GATE CS - COMPUTER ORGANIZATION:Memory Hierarchy and Cache

Memory Hierarchy and Cache

Memory hierarchy organizes different types of memory to balance speed, size, and cost.

Memory Hierarchy

Levels (Fastest to Slowest)

1. Registers: Fastest, smallest, most expensive
2. Cache (L1, L2, L3): Very fast, small, expensive
3. Main Memory (RAM): Medium speed, medium size, medium cost
4. Secondary Storage (Disk): Slow, large, cheap

Principle of Locality

Temporal Locality: Recently accessed items likely to be accessed again.

Spatial Locality: Items near recently accessed items likely to be accessed.

Exploited by:

• Cache (temporal and spatial)
• Prefetching (spatial)

Cache Memory

Cache is a small, fast memory that stores frequently accessed data.

Cache Organization

Cache Parameters

• Block Size (Line Size): Size of data transferred
• Cache Size: Total cache capacity
• Associativity: Number of blocks per set
• Number of Sets: Cache size / (Block size × Associativity)

Cache Mapping Techniques

1. Direct Mapped Cache

Each memory block maps to exactly one cache block.

Mapping: Block number mod (Number of cache blocks)

Advantages:

• Simple hardware
• Fast access

Disadvantages:

• Conflict misses
• Poor utilization

Example:

• Cache has 8 blocks (0-7)
• Memory block 10 maps to block 10 mod 8 = 2
• Memory block 18 maps to block 18 mod 8 = 2 (conflict!)
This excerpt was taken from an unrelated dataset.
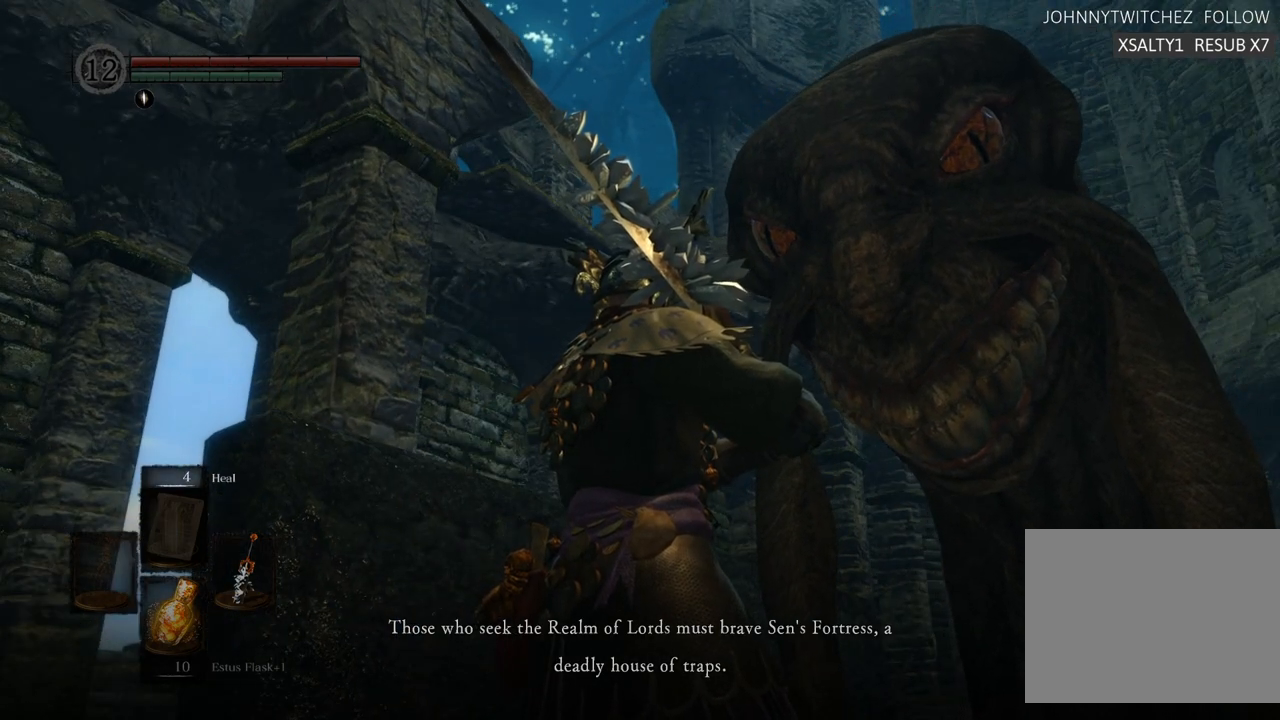
{"buttons": [], "left_stick": "center", "right_stick": "center", "events": []}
2. Fully Associative Cache

Any memory block can go to any cache block.

Advantages:

• No conflict misses
• Best utilization

Disadvantages:

• Complex hardware (needs search)
• Slower access

3. Set Associative Cache

Cache divided into sets. Each set has multiple blocks (ways).

Mapping: Block number mod (Number of sets)

Example: 4-way set associative

• Cache has 4 sets
• Each set has 4 blocks
• Memory block maps to a set, can go to any block in that set

Advantages:

• Balance between direct mapped and fully associative
• Good performance

Disadvantages:

• More complex than direct mapped

Cache Replacement Policies

When cache is full, which block to replace?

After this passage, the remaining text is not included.